Achievement-obsessed parents put students at a disadvantage

Author and Harvard University lecturer Richard Weissbourd examines the negative effects that “achievement obsessed” parents have on their children in the recent article “The Overpressured Student.”

Many of the parents who fall into this category are from the upper-and-middle class and are guilty of behavior like playing a Baby Einstein video for their children, hiring a tutor for their preschool student, and making their college-aged students believe their life is “ruined” when they don’t get into a prestigious school.

In research conducted by Weissbourd and his team, they found more than one-third of the 40 juniors surveyed believed “getting into a good college” was more important than “being a good person.” Almost 50 percent of students believed that their parents thought it was more important for them to get into a good school than be a good person.

Of course, students should be motivated to succeed, persevere, lead, and dream big but studies show, if anything, added pressure is keeping students from succeeding rather than preparing them for a successful college experience and career.

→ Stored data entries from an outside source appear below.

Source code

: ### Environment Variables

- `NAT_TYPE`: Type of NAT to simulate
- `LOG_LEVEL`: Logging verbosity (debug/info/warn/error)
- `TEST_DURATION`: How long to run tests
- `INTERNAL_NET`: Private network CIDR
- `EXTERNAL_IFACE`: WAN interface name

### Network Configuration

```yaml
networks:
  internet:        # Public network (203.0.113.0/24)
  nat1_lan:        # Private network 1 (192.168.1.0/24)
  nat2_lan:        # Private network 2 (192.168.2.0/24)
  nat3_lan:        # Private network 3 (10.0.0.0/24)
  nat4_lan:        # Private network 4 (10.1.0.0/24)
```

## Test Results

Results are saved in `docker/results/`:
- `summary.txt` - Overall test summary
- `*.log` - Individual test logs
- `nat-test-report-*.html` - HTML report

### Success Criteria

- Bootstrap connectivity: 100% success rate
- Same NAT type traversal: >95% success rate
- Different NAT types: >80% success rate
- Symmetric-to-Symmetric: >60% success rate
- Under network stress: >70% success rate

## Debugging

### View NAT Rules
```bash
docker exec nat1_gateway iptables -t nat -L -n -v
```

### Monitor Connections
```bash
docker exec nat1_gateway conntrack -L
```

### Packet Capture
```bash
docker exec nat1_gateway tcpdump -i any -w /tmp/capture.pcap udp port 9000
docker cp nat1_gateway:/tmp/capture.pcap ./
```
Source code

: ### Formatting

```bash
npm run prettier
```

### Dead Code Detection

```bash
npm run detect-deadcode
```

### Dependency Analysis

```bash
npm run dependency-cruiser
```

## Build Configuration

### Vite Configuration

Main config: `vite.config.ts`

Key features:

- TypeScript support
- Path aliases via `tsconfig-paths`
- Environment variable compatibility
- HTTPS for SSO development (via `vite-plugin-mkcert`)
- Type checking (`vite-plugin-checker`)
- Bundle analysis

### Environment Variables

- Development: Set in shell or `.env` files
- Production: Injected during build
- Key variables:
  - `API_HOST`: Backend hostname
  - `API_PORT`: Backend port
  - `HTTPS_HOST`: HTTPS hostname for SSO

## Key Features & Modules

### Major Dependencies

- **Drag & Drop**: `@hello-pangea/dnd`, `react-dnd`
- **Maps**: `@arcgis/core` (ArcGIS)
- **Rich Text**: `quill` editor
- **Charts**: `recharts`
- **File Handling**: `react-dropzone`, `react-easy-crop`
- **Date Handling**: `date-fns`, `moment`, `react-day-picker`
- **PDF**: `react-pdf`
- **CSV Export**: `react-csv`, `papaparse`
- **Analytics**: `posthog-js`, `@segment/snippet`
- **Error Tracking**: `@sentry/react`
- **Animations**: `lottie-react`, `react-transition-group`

Weissbourd believes parents, schools, and communities are selling unhealthy standards of achieving and a balance is needed in the community as a whole to make students not only high-acheiving, but also happy and moral.

Research shows the following problems have a strong association with achievement pressures:

  • Poor children and teenagers from affluent families suffer from emotional and moral problems at roughly the same rate.
  • Affluent children suffer high rates of behavioral problems, delinquency, drug use, anxiety and depression.
  • In a study of 144 girls from affluent families, the girls were two to three times more likely to report clinical levels of depression than the general population.

When parents put such a large focus on their children’s achievement, especially when it’s done in subtle ways — like involving their students in extracurricular activities they don’t show any interest in just to spice up their college resume, or pushing them to apply to a prestigious college even if it’s a poor fit — children feel like their individual qualities are not valued by others.

There is a disconnect between what parents want their children to achieve in school, and the skills their students will need to succeed when they get out in the workforce. Not only will these AP, IB, and G&T students be unhappy and overstressed in K-12, the feeling will follow them through college and into the profession their parents chose for them. No matter how intelligent the student is, if they don’t have compassion, know how to communicate, or value their personal strengths, they won’t be valued in the world of work.